Task directions: Every line from the top of the records through the one bearing "the specific occasion." is to be reproduced exactly, and pictures are to be left out.

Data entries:
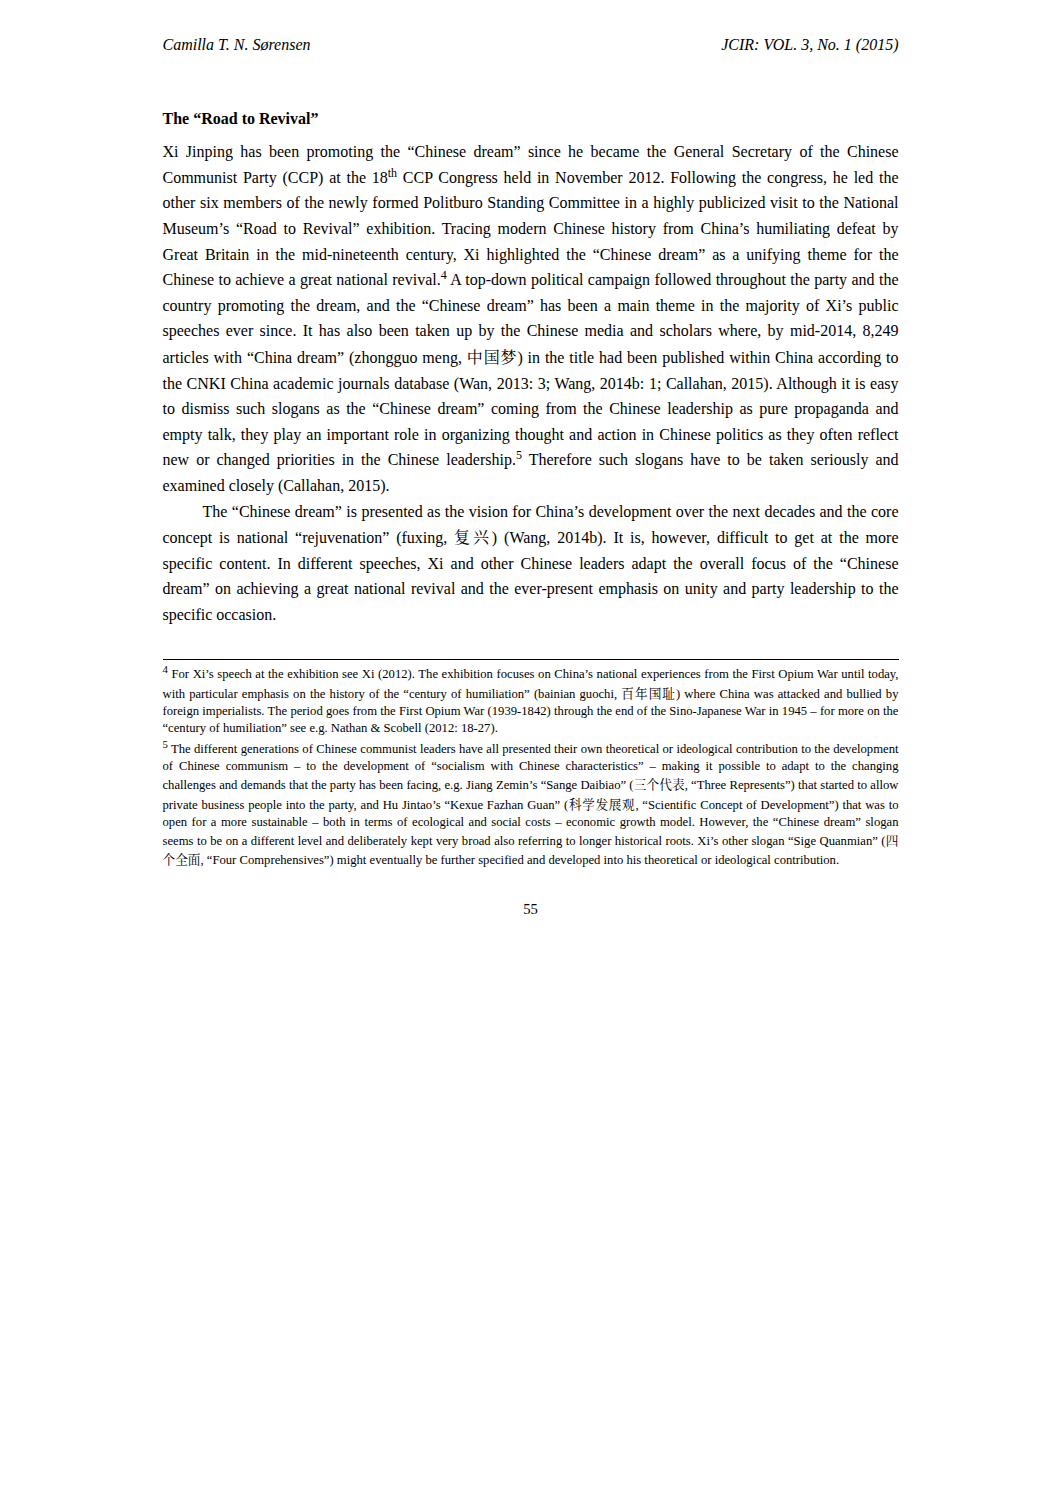Camilla T. N. Sørensen JCIR: VOL. 3, No. 1 (2015)
The “Road to Revival”
Xi Jinping has been promoting the “Chinese dream” since he became the General Secretary of the Chinese Communist Party (CCP) at the 18th CCP Congress held in November 2012. Following the congress, he led the other six members of the newly formed Politburo Standing Committee in a highly publicized visit to the National Museum’s “Road to Revival” exhibition. Tracing modern Chinese history from China’s humiliating defeat by Great Britain in the mid-nineteenth century, Xi highlighted the “Chinese dream” as a unifying theme for the Chinese to achieve a great national revival.4 A top-down political campaign followed throughout the party and the country promoting the dream, and the “Chinese dream” has been a main theme in the majority of Xi’s public speeches ever since. It has also been taken up by the Chinese media and scholars where, by mid-2014, 8,249 articles with “China dream” (zhongguo meng, 中国梦) in the title had been published within China according to the CNKI China academic journals database (Wan, 2013: 3; Wang, 2014b: 1; Callahan, 2015). Although it is easy to dismiss such slogans as the “Chinese dream” coming from the Chinese leadership as pure propaganda and empty talk, they play an important role in organizing thought and action in Chinese politics as they often reflect new or changed priorities in the Chinese leadership.5 Therefore such slogans have to be taken seriously and examined closely (Callahan, 2015).
The “Chinese dream” is presented as the vision for China’s development over the next decades and the core concept is national “rejuvenation” (fuxing, 复兴) (Wang, 2014b). It is, however, difficult to get at the more specific content. In different speeches, Xi and other Chinese leaders adapt the overall focus of the “Chinese dream” on achieving a great national revival and the ever-present emphasis on unity and party leadership to the specific occasion.
4 For Xi’s speech at the exhibition see Xi (2012). The exhibition focuses on China’s national experiences from the First Opium War until today, with particular emphasis on the history of the “century of humiliation” (bainian guochi, 百年国耻) where China was attacked and bullied by foreign imperialists. The period goes from the First Opium War (1939-1842) through the end of the Sino-Japanese War in 1945 – for more on the “century of humiliation” see e.g. Nathan & Scobell (2012: 18-27).
5 The different generations of Chinese communist leaders have all presented their own theoretical or ideological contribution to the development of Chinese communism – to the development of “socialism with Chinese characteristics” – making it possible to adapt to the changing challenges and demands that the party has been facing, e.g. Jiang Zemin’s “Sange Daibiao” (三个代表, “Three Represents”) that started to allow private business people into the party, and Hu Jintao’s “Kexue Fazhan Guan” (科学发展观, “Scientific Concept of Development”) that was to open for a more sustainable – both in terms of ecological and social costs – economic growth model. However, the “Chinese dream” slogan seems to be on a different level and deliberately kept very broad also referring to longer historical roots. Xi’s other slogan “Sige Quanmian” (四个全面, “Four Comprehensives”) might eventually be further specified and developed into his theoretical or ideological contribution.
55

Answer area:
Camilla T. N. Sørensen JCIR: VOL. 3, No. 1 (2015)
The “Road to Revival”
Xi Jinping has been promoting the “Chinese dream” since he became the General Secretary of the Chinese Communist Party (CCP) at the 18th CCP Congress held in November 2012. Following the congress, he led the other six members of the newly formed Politburo Standing Committee in a highly publicized visit to the National Museum’s “Road to Revival” exhibition. Tracing modern Chinese history from China’s humiliating defeat by Great Britain in the mid-nineteenth century, Xi highlighted the “Chinese dream” as a unifying theme for the Chinese to achieve a great national revival.4 A top-down political campaign followed throughout the party and the country promoting the dream, and the “Chinese dream” has been a main theme in the majority of Xi’s public speeches ever since. It has also been taken up by the Chinese media and scholars where, by mid-2014, 8,249 articles with “China dream” (zhongguo meng, 中国梦) in the title had been published within China according to the CNKI China academic journals database (Wan, 2013: 3; Wang, 2014b: 1; Callahan, 2015). Although it is easy to dismiss such slogans as the “Chinese dream” coming from the Chinese leadership as pure propaganda and empty talk, they play an important role in organizing thought and action in Chinese politics as they often reflect new or changed priorities in the Chinese leadership.5 Therefore such slogans have to be taken seriously and examined closely (Callahan, 2015).
The “Chinese dream” is presented as the vision for China’s development over the next decades and the core concept is national “rejuvenation” (fuxing, 复兴) (Wang, 2014b). It is, however, difficult to get at the more specific content. In different speeches, Xi and other Chinese leaders adapt the overall focus of the “Chinese dream” on achieving a great national revival and the ever-present emphasis on unity and party leadership to the specific occasion.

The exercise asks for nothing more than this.